**ACTION ITEM**
Rewrite every item below, changing "pie" to "pie chart" wherever it occurs and leaving everything else unchanged. Omit the pictures.

**RECORDS FOR THIS EXERCISE**

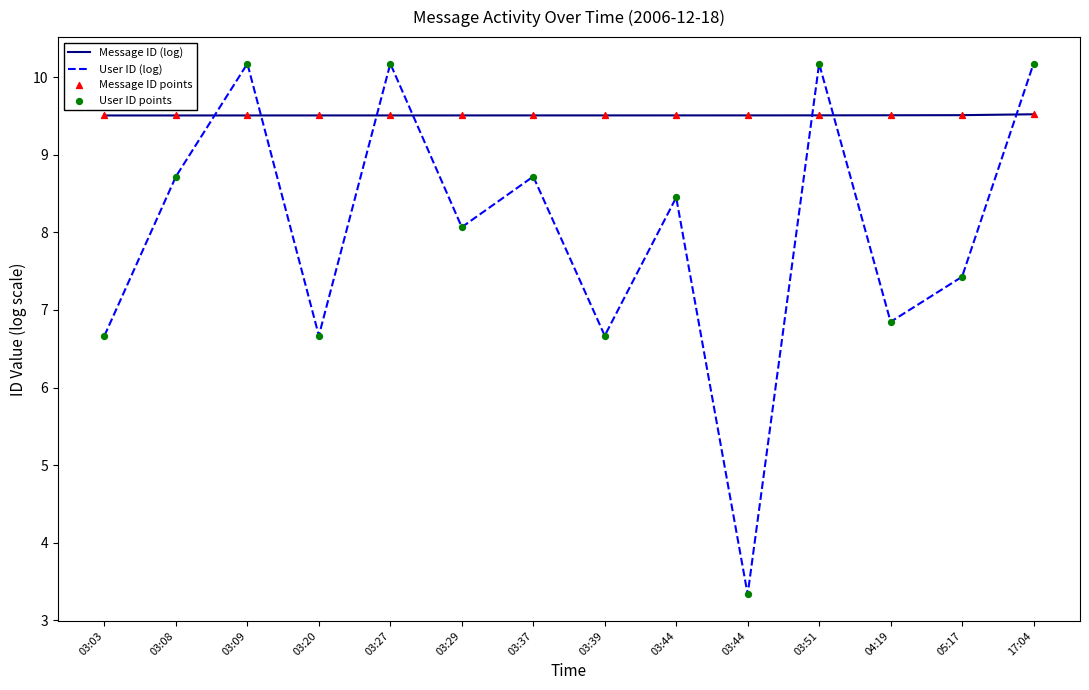

Is this an area chart (filled region under the line)?

No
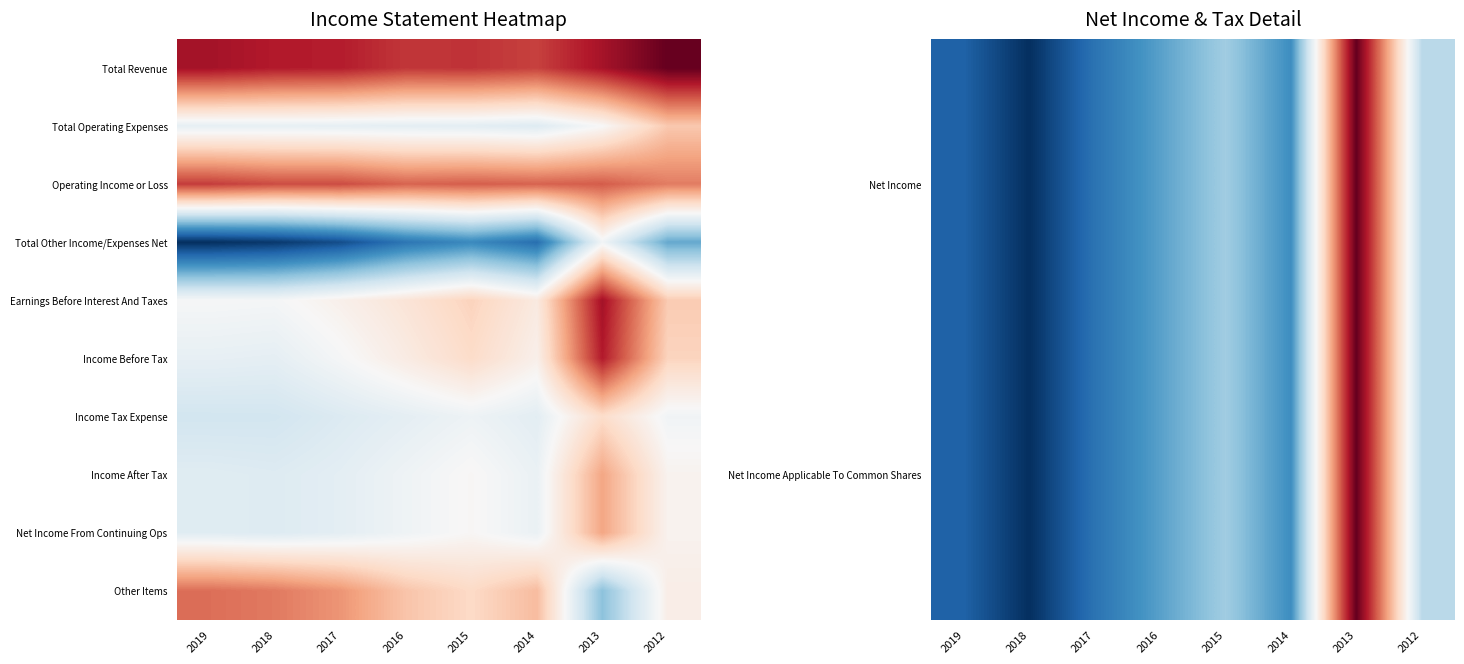

True or false: Income After Tax has a value of 0.8 at 2012.

False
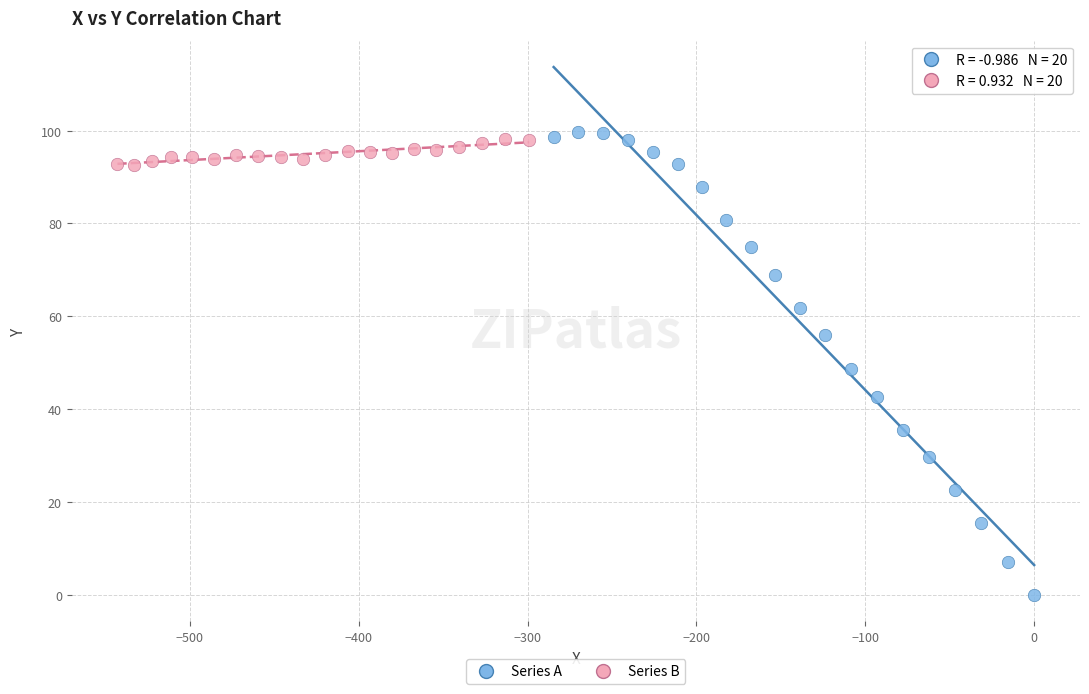

What are all the series names shown in the legend?

Series A, Series B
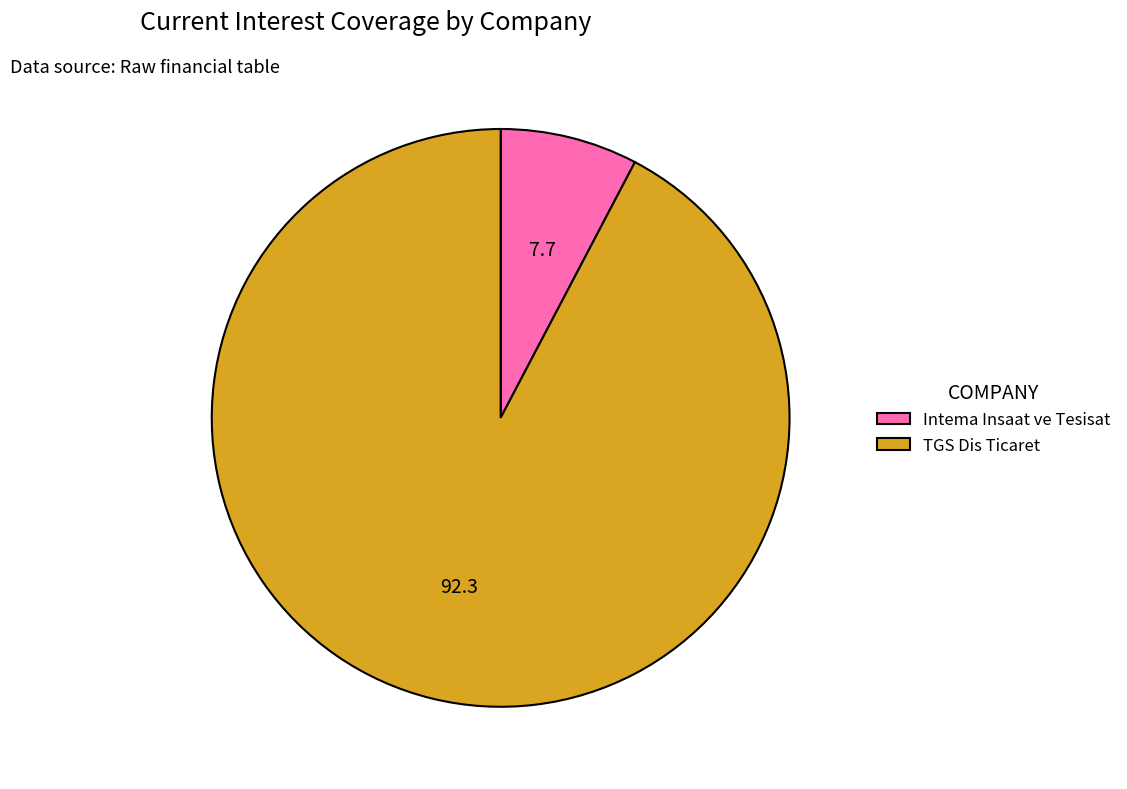

Which category has the smallest portion of the pie?

Intema Insaat ve Tesisat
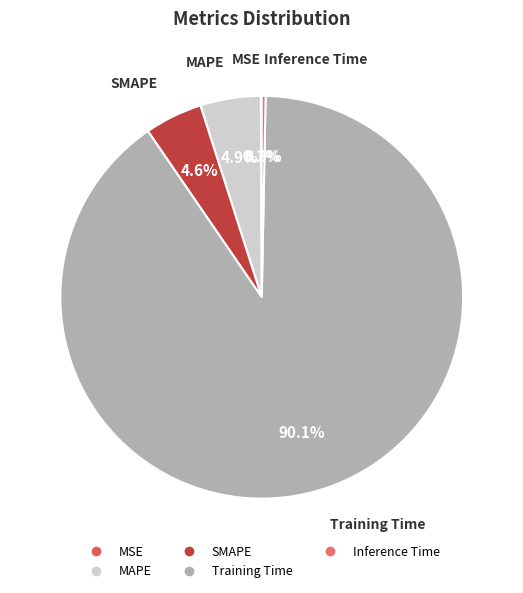

Which has a higher value, Inference Time or MAPE?

MAPE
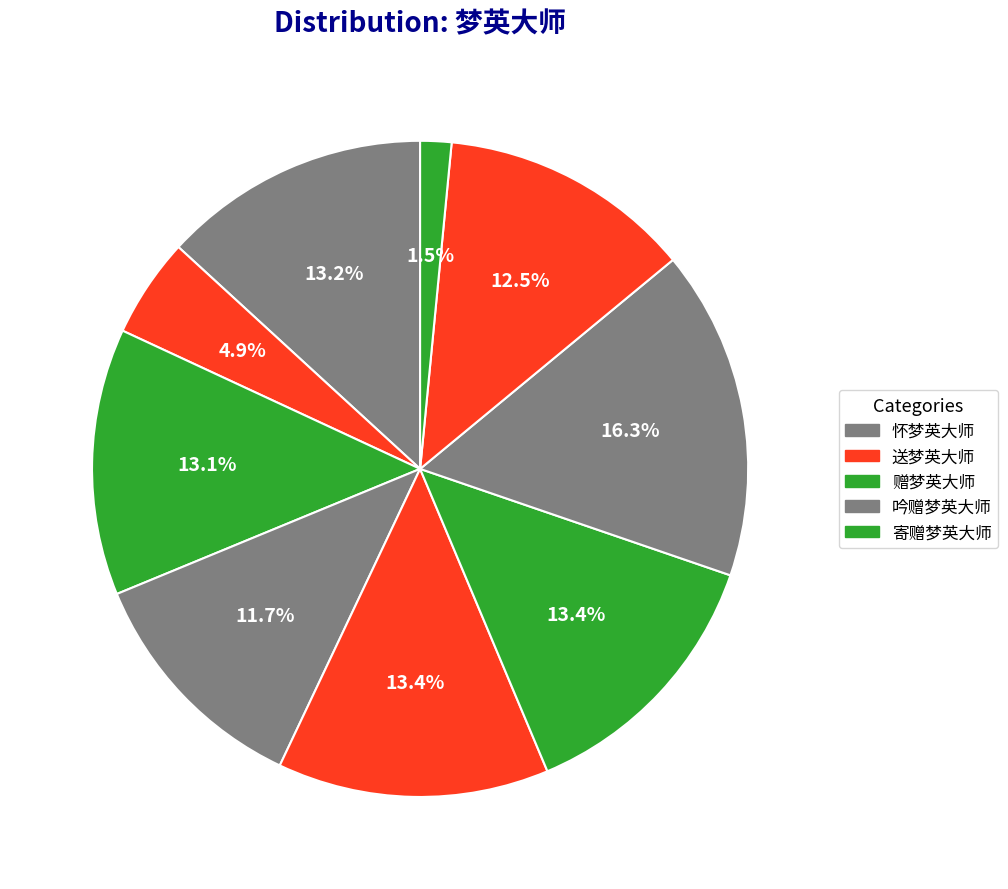

Count the number of slices in the pie.

9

**RESULT**
Is this an area chart (filled region under the line)?

No

True or false: Income After Tax has a value of 0.8 at 2012.

False

What are all the series names shown in the legend?

Series A, Series B

Which category has the smallest portion of the pie chart?

Intema Insaat ve Tesisat

Which has a higher value, Inference Time or MAPE?

MAPE

Count the number of slices in the pie chart.

9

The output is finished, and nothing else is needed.